__Your task__:
The entries below contain pictures. Write out only the lines from the line with "Per pixel u" up to and including the line with "934 548 4582", exactly, without them.

[Saved data entries]
+++++
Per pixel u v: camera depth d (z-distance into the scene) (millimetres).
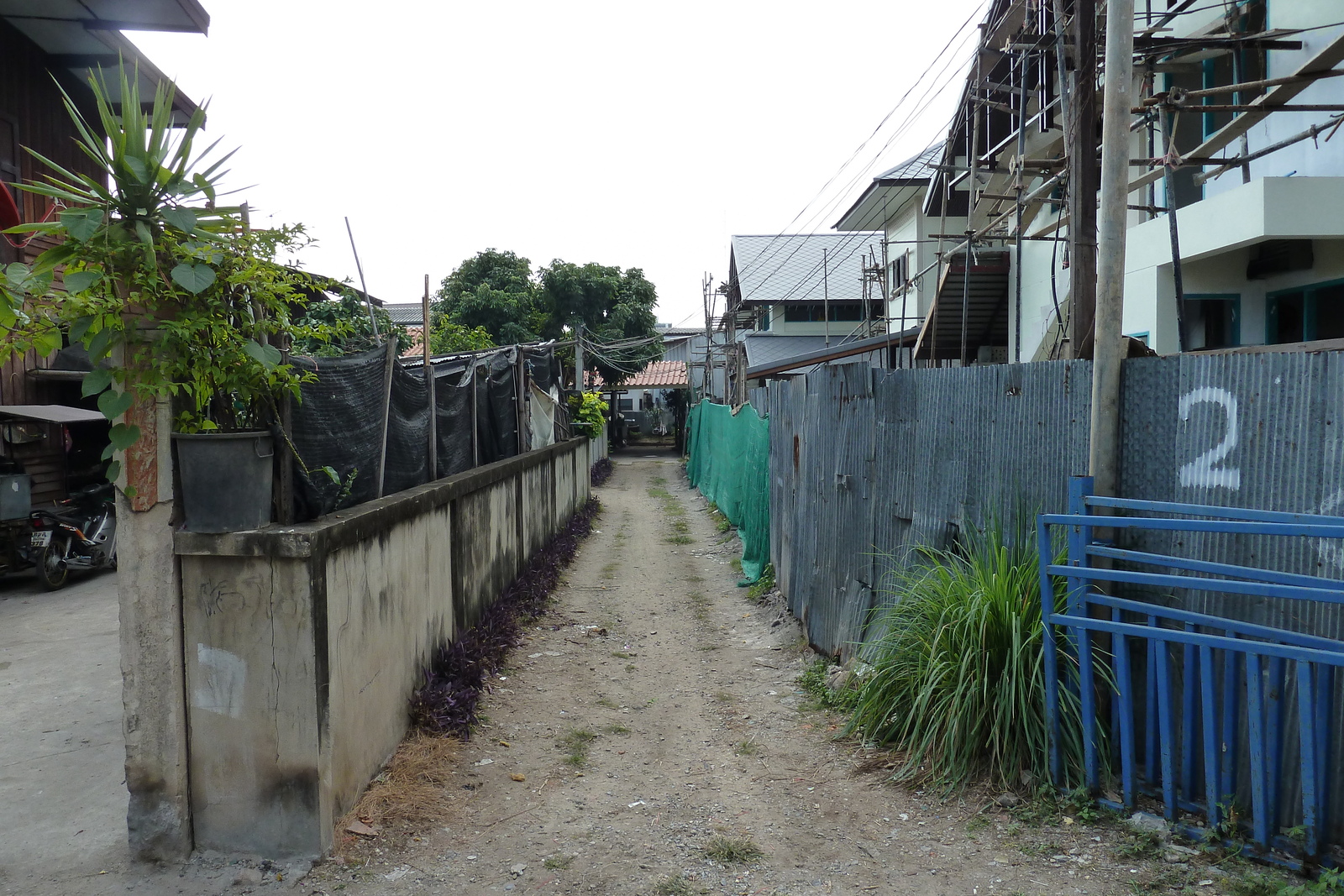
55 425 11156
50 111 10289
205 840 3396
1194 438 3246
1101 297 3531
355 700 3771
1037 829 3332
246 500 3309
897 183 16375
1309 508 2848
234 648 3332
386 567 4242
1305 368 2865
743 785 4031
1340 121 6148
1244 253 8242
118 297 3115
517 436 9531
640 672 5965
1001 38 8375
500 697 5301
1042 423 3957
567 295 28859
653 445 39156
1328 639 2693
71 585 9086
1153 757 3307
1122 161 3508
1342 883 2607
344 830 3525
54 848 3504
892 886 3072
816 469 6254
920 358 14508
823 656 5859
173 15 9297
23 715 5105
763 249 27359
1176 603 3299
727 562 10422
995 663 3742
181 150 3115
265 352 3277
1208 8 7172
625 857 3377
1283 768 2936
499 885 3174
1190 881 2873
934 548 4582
+++++
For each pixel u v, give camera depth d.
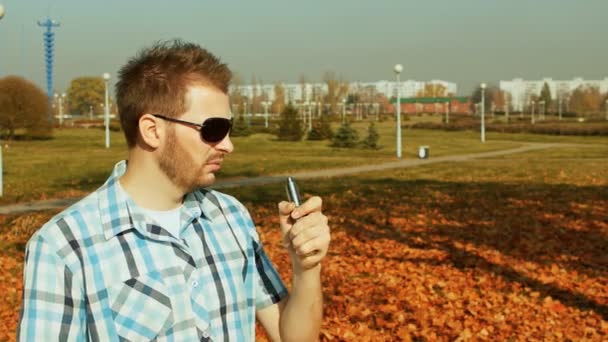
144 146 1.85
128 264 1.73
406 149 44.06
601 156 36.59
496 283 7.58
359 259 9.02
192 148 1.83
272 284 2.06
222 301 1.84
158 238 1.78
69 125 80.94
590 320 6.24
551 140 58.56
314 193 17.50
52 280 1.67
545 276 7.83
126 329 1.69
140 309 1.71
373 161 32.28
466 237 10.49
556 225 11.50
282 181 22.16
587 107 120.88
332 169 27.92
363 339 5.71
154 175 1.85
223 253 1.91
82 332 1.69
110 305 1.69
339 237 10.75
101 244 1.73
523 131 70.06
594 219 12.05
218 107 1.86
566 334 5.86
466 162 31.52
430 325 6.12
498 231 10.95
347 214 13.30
+++++
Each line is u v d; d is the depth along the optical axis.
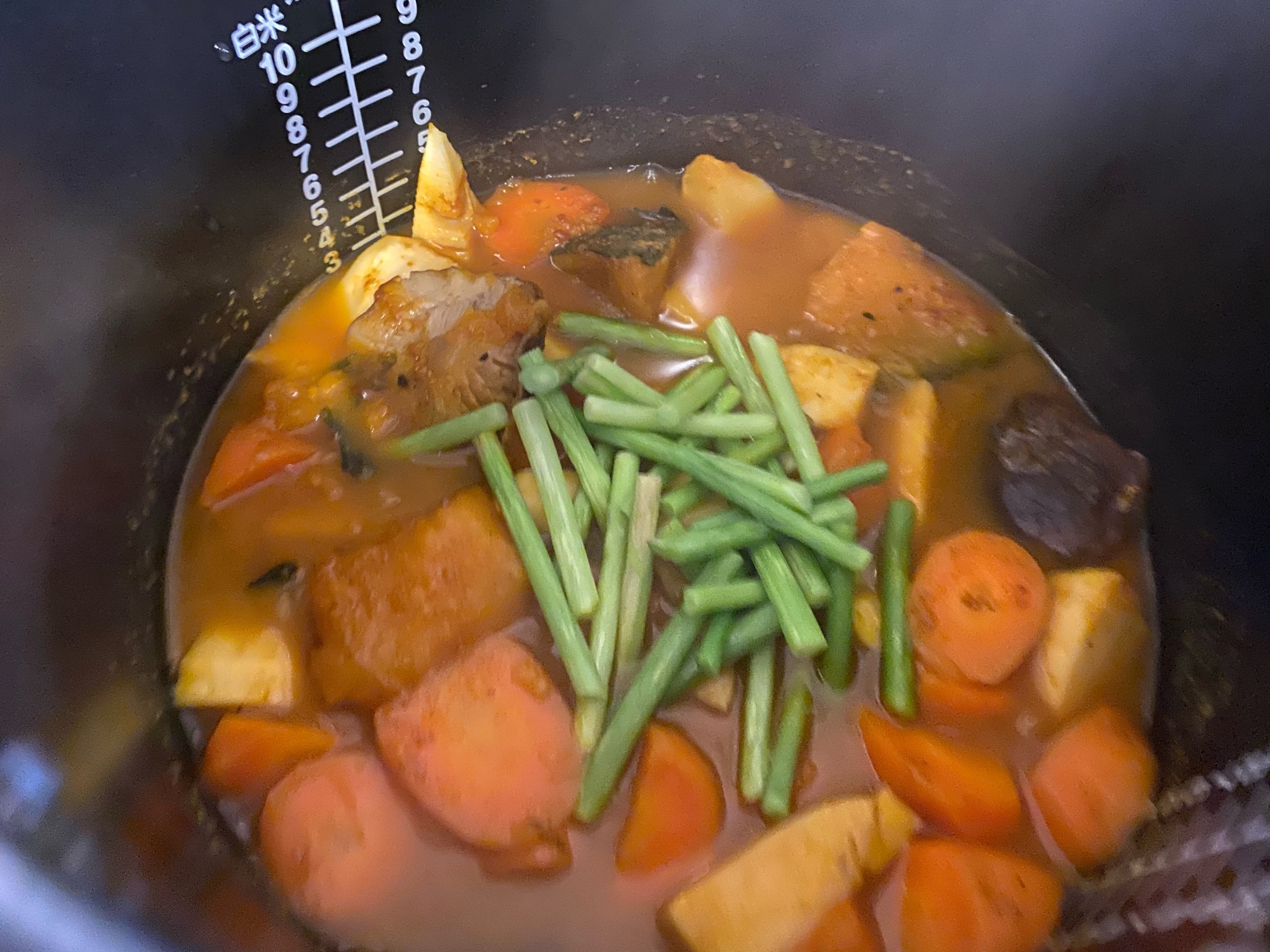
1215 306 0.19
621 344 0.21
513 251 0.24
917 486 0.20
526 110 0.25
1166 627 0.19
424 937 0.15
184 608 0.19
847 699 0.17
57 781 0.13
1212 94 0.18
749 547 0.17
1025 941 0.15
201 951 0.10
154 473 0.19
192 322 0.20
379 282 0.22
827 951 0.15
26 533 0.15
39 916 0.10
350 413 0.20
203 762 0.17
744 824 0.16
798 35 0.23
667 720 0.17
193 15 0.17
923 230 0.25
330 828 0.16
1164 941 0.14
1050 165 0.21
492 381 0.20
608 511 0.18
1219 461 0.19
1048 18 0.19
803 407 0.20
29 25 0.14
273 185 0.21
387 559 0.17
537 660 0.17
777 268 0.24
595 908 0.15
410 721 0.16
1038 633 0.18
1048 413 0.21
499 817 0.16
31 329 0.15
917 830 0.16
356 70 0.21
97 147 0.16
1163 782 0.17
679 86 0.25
+++++
__Solution to the problem__:
Per pixel u v: camera depth d (z-distance into the scene) (millimetres).
55 425 11156
50 111 10289
205 840 3396
1194 438 3246
1101 297 3531
355 700 3771
1037 829 3332
246 500 3309
897 183 16375
1309 508 2848
234 648 3332
386 567 4242
1305 368 2865
743 785 4031
1340 121 6148
1244 253 8242
118 297 3115
517 436 9531
640 672 5965
1001 38 8375
500 697 5301
1042 423 3957
567 295 28859
653 445 39156
1328 639 2693
71 585 9086
1153 757 3307
1122 161 3508
1342 883 2607
344 830 3525
54 848 3504
892 886 3072
816 469 6254
920 358 14508
823 656 5859
173 15 9297
23 715 5105
763 249 27359
1176 603 3299
727 562 10422
995 663 3742
181 150 3115
265 352 3277
1208 8 7172
625 857 3377
1283 768 2936
499 885 3174
1190 881 2873
934 548 4582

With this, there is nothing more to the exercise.